En ce printemps 2014 les rapports fleurissent sur le(s) Kurdistan(s) : deux pour le Rojava, un pour le Başûr :
D'abord, l’ONG Reporters sans Frontière publie un rapport en ligne sur leur site, intitulé :
où l’ONG se dit «  particulièrement inquiète de la nette dégradation de la situation de la liberté de l’information dans les territoires contrôlés par le Parti de l’Union démocratique (PYD). L’organisation est consciente des problèmes de sécurité dans cette région alors que le conflit s’enlise en Syrie et que les mouvements djihadistes menacent les populations civiles. Toutefois, en tant qu’autorité en charge de contrôler cette partie du territoire syrien, il est de la responsabilité du PYD d’y faire respecter les libertés fondamentales, parmi lesquelles la liberté d’information. »
Reporters sans Frontière estime notamment que l’ « Union des média libres » qui veut contrôler « les médias qui souhaitent travailler au Rojava […] ressemble à n’en pas douter à l’instauration d’une sorte de ministère de l’Information. Par ailleurs, l’organisation a recensé un nombre croissant d’exactions à l’encontre des acteurs syriens de l’information, principalement de la part des Asayesh (forces de sécurité) et les YPG (Unités de défense du peuple, ie, la branche armée du Comité suprême kurde, accusées d’être la branche armée du PYD). Déjà en novembre 2013, dans le rapport “Le journalisme en Syrie une mission impossible”, RSF avait déjà recensé un certain nombre d’exactions (pages 9 et 10 du rapport).
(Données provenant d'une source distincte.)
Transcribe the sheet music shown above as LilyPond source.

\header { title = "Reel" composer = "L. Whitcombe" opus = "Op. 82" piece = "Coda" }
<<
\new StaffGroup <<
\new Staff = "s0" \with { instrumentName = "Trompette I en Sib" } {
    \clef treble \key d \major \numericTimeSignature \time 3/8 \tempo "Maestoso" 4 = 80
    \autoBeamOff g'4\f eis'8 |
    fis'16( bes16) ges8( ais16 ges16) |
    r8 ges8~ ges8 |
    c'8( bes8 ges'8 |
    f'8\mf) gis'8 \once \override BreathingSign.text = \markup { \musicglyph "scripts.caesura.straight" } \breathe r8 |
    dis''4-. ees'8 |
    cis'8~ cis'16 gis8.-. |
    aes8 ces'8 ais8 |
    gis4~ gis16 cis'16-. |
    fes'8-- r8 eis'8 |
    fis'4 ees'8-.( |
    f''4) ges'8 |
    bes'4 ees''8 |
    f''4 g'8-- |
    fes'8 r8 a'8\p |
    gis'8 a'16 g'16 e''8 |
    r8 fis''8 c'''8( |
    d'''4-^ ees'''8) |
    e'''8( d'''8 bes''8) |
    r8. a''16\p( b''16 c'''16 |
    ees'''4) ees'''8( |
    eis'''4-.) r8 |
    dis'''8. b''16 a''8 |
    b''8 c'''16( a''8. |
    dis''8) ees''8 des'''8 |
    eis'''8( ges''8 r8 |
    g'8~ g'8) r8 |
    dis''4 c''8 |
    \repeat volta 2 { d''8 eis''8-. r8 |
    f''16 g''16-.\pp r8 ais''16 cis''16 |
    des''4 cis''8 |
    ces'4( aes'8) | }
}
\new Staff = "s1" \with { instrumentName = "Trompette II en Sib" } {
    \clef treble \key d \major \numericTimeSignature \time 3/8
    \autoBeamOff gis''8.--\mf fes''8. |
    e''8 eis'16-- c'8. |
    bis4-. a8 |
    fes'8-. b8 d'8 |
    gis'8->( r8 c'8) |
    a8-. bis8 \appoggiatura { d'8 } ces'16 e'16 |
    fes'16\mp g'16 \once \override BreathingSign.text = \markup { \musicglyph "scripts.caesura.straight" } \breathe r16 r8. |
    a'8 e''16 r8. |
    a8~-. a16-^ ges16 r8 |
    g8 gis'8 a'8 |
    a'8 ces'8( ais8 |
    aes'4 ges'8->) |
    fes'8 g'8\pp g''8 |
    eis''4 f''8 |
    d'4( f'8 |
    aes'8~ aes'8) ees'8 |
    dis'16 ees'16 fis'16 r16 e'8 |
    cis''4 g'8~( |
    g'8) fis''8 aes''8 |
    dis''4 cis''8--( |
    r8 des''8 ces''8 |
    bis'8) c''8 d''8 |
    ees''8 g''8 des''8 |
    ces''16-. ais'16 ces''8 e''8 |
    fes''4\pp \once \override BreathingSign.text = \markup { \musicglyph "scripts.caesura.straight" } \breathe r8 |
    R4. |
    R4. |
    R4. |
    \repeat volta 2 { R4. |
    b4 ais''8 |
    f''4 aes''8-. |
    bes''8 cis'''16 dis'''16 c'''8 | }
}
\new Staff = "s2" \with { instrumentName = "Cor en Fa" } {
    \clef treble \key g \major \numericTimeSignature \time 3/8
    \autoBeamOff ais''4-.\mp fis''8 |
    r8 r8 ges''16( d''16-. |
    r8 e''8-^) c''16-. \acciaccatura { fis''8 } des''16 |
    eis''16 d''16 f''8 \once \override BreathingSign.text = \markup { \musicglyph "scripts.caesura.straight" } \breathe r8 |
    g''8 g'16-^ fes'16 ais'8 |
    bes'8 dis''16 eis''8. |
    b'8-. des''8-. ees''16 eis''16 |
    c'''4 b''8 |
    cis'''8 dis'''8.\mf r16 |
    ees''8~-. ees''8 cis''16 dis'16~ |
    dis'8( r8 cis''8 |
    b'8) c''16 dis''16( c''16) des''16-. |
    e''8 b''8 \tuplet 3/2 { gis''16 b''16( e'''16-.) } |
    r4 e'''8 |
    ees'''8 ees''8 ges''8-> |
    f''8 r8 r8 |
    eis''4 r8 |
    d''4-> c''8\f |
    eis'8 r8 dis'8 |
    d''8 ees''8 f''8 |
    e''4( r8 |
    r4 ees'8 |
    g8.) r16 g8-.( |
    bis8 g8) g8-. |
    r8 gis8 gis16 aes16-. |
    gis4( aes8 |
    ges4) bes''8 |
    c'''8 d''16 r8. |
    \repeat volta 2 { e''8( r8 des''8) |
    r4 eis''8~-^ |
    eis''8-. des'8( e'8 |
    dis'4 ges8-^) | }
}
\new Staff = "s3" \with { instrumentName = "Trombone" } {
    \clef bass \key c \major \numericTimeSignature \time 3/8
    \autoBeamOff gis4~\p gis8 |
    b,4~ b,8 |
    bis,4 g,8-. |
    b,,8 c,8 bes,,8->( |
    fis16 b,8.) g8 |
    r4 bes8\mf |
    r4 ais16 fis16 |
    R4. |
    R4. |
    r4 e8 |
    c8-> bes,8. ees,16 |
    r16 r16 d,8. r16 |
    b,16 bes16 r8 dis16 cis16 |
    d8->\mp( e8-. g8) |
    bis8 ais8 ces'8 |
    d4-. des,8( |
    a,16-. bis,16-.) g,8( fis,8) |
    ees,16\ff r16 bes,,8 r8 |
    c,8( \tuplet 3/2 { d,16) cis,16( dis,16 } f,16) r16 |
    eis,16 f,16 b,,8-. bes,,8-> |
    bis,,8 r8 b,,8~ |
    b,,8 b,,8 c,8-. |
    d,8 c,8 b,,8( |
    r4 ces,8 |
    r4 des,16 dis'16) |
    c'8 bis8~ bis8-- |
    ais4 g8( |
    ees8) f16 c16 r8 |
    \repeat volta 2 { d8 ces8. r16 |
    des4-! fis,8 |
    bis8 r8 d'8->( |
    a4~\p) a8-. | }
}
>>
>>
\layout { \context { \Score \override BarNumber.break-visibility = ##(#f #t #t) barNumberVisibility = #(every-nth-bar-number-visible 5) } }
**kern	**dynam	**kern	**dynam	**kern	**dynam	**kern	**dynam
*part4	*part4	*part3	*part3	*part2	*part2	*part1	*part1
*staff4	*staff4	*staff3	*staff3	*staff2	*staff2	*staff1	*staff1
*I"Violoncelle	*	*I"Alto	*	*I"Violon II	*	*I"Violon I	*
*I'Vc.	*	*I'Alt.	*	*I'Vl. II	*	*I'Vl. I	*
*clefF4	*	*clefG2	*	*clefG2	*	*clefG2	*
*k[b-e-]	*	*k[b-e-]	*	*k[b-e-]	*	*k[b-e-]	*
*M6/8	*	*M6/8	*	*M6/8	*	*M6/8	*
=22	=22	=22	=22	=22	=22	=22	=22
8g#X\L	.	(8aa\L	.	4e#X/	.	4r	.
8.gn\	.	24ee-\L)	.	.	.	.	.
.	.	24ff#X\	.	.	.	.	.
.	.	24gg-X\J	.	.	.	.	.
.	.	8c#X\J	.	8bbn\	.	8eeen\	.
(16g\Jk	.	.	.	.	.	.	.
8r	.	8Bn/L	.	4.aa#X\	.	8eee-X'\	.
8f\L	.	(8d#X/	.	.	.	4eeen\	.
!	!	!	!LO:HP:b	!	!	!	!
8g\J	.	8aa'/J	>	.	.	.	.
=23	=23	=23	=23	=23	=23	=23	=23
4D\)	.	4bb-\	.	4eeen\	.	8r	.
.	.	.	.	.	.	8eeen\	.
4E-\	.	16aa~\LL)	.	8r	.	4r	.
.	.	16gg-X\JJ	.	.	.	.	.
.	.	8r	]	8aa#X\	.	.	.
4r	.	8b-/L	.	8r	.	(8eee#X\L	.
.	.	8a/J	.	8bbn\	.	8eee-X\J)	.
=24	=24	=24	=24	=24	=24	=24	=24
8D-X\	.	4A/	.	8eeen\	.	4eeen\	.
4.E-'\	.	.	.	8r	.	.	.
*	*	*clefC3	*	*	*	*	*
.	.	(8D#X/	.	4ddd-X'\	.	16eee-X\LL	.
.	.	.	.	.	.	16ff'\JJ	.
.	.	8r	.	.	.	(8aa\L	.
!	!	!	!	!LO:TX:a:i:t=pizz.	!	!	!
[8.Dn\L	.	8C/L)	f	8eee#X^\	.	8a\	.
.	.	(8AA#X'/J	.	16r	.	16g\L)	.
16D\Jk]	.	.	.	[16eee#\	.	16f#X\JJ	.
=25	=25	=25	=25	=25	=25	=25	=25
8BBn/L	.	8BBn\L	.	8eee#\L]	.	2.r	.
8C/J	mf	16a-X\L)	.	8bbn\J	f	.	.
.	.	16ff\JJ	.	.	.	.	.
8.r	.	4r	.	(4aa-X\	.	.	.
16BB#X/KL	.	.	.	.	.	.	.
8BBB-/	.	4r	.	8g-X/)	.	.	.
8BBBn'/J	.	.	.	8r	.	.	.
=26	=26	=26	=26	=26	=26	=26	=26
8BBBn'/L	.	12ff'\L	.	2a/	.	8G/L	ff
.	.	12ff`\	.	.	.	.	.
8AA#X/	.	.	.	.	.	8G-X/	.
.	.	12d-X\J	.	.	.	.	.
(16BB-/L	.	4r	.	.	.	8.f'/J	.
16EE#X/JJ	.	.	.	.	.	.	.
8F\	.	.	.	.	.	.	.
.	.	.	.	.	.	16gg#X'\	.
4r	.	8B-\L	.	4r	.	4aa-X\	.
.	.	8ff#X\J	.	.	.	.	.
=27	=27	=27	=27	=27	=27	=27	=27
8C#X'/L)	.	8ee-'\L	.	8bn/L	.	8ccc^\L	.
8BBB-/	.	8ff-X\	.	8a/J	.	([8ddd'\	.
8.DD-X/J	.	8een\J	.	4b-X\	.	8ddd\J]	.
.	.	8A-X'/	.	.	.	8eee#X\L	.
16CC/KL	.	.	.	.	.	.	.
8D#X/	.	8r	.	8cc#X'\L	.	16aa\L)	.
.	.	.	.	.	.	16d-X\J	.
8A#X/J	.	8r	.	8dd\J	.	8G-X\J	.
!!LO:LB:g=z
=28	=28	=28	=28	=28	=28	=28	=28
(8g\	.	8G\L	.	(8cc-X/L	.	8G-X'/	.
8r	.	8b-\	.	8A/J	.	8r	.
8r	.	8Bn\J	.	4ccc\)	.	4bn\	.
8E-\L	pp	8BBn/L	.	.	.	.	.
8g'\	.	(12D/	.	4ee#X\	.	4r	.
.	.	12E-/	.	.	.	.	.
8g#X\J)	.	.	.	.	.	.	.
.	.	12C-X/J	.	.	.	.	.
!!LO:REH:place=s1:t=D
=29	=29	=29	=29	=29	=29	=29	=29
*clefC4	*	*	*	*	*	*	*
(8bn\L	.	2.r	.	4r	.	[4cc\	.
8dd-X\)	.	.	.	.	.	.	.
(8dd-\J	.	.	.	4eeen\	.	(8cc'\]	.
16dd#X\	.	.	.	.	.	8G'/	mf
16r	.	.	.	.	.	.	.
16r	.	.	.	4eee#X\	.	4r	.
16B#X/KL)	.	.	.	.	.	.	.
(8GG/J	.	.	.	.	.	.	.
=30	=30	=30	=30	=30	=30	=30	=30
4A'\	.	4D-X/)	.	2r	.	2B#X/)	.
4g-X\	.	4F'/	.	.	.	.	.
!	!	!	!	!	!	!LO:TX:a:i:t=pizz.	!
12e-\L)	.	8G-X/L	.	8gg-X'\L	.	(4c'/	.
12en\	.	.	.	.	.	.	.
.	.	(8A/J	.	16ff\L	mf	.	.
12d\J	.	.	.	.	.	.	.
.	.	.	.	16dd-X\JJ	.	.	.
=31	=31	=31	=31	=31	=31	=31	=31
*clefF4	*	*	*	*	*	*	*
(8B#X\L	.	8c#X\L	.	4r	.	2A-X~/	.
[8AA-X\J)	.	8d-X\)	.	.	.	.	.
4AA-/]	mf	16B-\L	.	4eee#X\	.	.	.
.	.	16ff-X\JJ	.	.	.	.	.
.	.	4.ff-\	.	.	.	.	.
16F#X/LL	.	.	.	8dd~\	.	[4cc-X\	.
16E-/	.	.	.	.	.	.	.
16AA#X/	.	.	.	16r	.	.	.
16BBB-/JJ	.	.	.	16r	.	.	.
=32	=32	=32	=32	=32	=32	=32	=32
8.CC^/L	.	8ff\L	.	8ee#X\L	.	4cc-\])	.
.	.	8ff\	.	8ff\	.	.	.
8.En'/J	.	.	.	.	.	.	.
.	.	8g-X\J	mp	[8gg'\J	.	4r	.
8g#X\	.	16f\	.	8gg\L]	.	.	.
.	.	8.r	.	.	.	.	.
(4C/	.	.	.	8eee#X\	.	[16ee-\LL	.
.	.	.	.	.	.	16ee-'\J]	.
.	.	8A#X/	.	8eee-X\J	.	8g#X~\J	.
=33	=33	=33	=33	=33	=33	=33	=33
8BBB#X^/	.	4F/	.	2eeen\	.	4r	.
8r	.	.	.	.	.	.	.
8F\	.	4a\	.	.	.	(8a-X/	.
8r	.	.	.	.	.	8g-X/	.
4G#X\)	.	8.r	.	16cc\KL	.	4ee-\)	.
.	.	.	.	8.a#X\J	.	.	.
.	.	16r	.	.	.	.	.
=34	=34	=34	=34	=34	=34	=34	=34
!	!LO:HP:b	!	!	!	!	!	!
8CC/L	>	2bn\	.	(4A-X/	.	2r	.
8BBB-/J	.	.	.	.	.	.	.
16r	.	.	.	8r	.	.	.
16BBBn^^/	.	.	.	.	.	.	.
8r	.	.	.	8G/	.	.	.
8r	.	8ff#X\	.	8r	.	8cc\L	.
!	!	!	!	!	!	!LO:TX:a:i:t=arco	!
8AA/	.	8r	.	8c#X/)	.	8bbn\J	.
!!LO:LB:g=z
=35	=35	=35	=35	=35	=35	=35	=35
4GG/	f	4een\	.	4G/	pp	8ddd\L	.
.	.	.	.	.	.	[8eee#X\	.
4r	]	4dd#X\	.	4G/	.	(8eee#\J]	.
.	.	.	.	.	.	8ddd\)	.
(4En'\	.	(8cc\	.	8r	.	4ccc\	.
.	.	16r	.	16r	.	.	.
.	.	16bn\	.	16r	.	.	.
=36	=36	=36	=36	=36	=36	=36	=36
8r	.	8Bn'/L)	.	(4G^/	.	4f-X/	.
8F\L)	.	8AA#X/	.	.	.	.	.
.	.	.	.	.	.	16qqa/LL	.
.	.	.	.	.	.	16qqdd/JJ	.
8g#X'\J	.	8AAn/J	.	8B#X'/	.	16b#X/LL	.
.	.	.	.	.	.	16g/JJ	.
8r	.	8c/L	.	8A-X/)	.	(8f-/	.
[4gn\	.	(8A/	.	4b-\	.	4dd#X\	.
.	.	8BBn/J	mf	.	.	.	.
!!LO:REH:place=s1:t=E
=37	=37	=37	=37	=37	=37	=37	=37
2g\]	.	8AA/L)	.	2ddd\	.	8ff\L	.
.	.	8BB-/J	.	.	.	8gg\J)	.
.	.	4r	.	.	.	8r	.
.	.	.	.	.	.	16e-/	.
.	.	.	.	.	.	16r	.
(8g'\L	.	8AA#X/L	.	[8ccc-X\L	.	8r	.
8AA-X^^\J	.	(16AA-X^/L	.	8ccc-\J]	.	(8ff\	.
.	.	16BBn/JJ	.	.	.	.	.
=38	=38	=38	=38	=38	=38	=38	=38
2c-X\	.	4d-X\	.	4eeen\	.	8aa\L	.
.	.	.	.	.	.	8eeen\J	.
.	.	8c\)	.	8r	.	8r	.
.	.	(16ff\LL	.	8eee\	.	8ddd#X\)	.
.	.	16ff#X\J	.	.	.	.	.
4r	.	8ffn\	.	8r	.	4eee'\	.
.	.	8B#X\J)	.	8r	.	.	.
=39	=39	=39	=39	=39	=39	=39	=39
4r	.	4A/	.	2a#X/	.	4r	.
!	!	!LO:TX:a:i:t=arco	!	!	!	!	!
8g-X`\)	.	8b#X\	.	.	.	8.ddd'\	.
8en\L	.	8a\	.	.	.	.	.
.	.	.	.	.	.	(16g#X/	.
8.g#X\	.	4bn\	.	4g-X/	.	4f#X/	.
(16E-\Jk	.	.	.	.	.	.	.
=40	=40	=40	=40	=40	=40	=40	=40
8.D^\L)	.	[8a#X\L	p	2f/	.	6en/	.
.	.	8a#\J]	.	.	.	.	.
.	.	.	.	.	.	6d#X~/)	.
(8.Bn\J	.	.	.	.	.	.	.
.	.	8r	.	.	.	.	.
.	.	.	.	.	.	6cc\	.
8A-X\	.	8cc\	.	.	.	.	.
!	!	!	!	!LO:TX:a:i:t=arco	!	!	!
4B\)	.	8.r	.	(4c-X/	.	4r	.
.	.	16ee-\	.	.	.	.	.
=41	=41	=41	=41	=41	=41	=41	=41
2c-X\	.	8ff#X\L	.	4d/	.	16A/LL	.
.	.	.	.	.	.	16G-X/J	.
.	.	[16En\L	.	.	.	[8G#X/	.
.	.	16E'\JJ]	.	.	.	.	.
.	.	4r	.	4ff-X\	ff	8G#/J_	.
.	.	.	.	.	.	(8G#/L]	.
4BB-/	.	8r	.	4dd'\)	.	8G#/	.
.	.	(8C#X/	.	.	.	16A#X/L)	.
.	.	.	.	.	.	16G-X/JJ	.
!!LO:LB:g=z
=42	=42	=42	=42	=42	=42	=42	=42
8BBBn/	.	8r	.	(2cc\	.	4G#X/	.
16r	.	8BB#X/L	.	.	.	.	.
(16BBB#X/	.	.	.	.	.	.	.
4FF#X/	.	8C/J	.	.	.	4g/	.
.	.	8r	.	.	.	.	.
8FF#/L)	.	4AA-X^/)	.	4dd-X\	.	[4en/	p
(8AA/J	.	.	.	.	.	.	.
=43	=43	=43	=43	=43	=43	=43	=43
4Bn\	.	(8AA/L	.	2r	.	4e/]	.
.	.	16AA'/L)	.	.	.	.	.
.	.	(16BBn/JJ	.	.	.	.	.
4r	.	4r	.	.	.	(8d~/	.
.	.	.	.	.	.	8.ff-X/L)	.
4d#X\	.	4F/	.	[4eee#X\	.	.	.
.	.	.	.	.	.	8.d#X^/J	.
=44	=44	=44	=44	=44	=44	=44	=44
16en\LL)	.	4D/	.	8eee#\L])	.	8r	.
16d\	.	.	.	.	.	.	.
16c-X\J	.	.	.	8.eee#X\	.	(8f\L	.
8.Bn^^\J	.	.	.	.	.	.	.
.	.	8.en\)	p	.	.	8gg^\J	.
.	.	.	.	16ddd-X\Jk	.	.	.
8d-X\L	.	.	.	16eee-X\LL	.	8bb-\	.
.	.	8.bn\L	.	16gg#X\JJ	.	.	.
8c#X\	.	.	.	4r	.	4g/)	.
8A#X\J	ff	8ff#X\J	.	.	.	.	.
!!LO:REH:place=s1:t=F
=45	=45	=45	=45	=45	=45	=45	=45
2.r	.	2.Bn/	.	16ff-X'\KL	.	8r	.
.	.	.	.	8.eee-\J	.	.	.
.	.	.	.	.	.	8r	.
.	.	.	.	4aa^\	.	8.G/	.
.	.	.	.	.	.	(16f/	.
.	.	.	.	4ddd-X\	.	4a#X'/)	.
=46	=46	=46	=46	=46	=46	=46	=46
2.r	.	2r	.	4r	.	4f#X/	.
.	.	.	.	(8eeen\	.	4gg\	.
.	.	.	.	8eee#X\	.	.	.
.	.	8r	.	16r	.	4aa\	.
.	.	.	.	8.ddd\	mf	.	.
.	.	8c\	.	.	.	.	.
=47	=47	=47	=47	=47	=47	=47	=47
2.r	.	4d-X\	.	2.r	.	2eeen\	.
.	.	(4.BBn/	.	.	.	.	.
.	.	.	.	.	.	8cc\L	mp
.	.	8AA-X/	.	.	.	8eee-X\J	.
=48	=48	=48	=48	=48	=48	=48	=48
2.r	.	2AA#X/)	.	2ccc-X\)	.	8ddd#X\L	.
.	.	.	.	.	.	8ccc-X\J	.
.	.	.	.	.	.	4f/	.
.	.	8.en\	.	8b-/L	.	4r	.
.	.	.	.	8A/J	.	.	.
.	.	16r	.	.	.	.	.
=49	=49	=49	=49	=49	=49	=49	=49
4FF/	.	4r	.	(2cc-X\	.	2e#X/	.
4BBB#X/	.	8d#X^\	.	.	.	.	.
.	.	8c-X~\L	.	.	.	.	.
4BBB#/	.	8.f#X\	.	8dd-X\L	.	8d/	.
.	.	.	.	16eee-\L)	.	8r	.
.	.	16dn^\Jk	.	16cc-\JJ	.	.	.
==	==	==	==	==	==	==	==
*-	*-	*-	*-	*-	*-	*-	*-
Se fondant sur des témoignages de journalistes kurdes venus couvrir les événements de Syrie pour des organes de presse comme Rudaw ou Zagros TV, RSF dénonce le fait que «  le PYD et ses sbires n’hésitent pas à arrêter, voire enlever, les acteurs de l’information un peu trop critiques, afin de les réduire eux au silence et intimider les autres. » Les journalistes ne seraient d’ailleurs pas les seules victimes de la politique coercitive du PYD, puisque « un certain nombre de cas de voix dissidentes de la société civile, [ont été] expulsées vers le Kurdistan irakien […] De nombreux acteurs de l’information ont ainsi pris la voie de l’exil, fuyant la pression et les menaces du PYD. »

Toujours au sujet du Rojava mais cette fois-ci explorant le champ du politique et de la stratégie militaire, un rapport de l'International Crisis Group doute de la viabilité du projet d'autonomie du PYD et du soutien réel des Kurdes de Syrie à ce parti ainsi qu'à ses milices, les YPG.





Middle East Report N°151 | 8 May 2014 

Traduction du résumé : (le rapport complet est à lire en ligne ou à télécharger ci-dessus)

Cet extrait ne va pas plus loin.